Overcoming these silos is often framed as an individual responsibility to broaden one’s perspective and seek out people who are different than you. What are the limits to framing this task of rebuilding collective life as a personal one?

What we do as individuals does matter in a democratic society, but it can’t solely be up to us as individuals to fix these problems. It isn’t enough simply to ask people to talk to other people and try out more challenging conversations, when the circumstances of our everyday lives make these things so unusual and daunting. In doing these things as a researcher, what I learned is that we need change at an infrastructural level.

When we consider contemporary patterns of isolation and separation in the U.S., we have to think about the country’s long history of residential segregation by race and class and other ways people have been set apart from others unlike themselves. These divisions have longstanding policy coordinates and deep institutional roots, so they require institutional attention.

Without serious investment in the kinds of social infrastructures that will put us into more meaningful contact with others with different histories and backgrounds, this proposition to engage in more uncomfortable interactions or challenging encounters will feel too difficult and intimidating for most people.

What are some of the investments or institutional actions that would make the biggest difference?

I think our institutions have a responsibility to create, sustain, maintain, and nurture public spaces—like parks, libraries, trails, sidewalks—where people of different backgrounds can come together and share a social life. These kinds of physical spaces affect how comfortable people are in the company of strangers and whether they’re able to imagine sharing a life with people who are different from them. Organizations like Reimagining the Civic Commons are bringing together civic institutions, both public and private, in many cities around the country to help make that possible.

But our universities and other educational institutions also have a crucial role to play here by encouraging public reflection and sharing essential knowledge, ideally in ways that people outside of academia can also understand and appreciate.

This isn’t the first time the U.S. has been confronted with intense political and ideological division. When looking at the past, what were the ingredients that helped push America toward unity? How might the solutions to today’s divisions look similar, and how might they be distinct?

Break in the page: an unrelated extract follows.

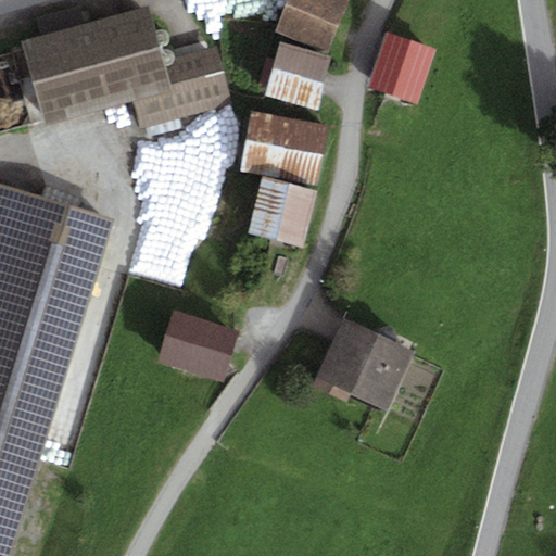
[(350,0),(288,0),(276,32),(329,52),(350,0)]
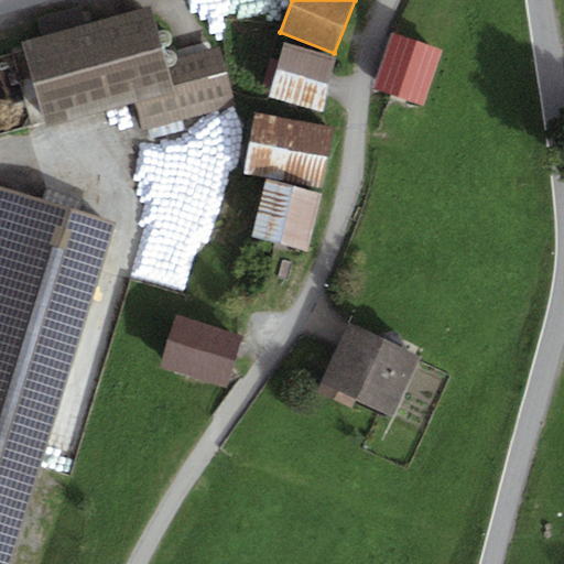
[(41,36),(22,41),(46,128),(134,104),(142,131),(236,106),(219,47),(165,62),(151,8),(85,26),(80,7),(35,19),(41,36)]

My book pays attention to how generations of struggle for racial and social justice in the U.S. have depended on the ability of people to organize across deep social divides: how they built alliances, coalitions, and bridges for a more inclusive picture of what this country is and what this country could be. Those legacies matter, and they have a great deal to teach us about what remains possible in this country now.

The challenges today are new. Certain contemporary developments in the physical makeup of our lives bring separation down to a really intimate and difficult scale. I think that has something to do with the newly sharpened forms of polarization that we see. But when we think about what it means to wrestle with these new challenges, we can build on these older legacies of organizing, coalition-building, and developing other kinds of alliances in the name of a broader vision of American community.

How can policymakers apply research from your book to their work to help improve the way Americans engage one another?

I think people in positions of power and institutional authority could pay better attention to the everyday circumstances that divide their constituents from each other. They could pay better attention to the forms of isolation that people in their communities experience on a daily basis and think about creating spaces and opportunities to bring people together in more meaningful ways.

If you really want to find ways of reconciling different perspectives on the world, you have to first pay attention to whether the people with those different perspectives are in relationship with each other at all. That’s an important foundation for the kind of reconciliation a lot of people are looking for right now.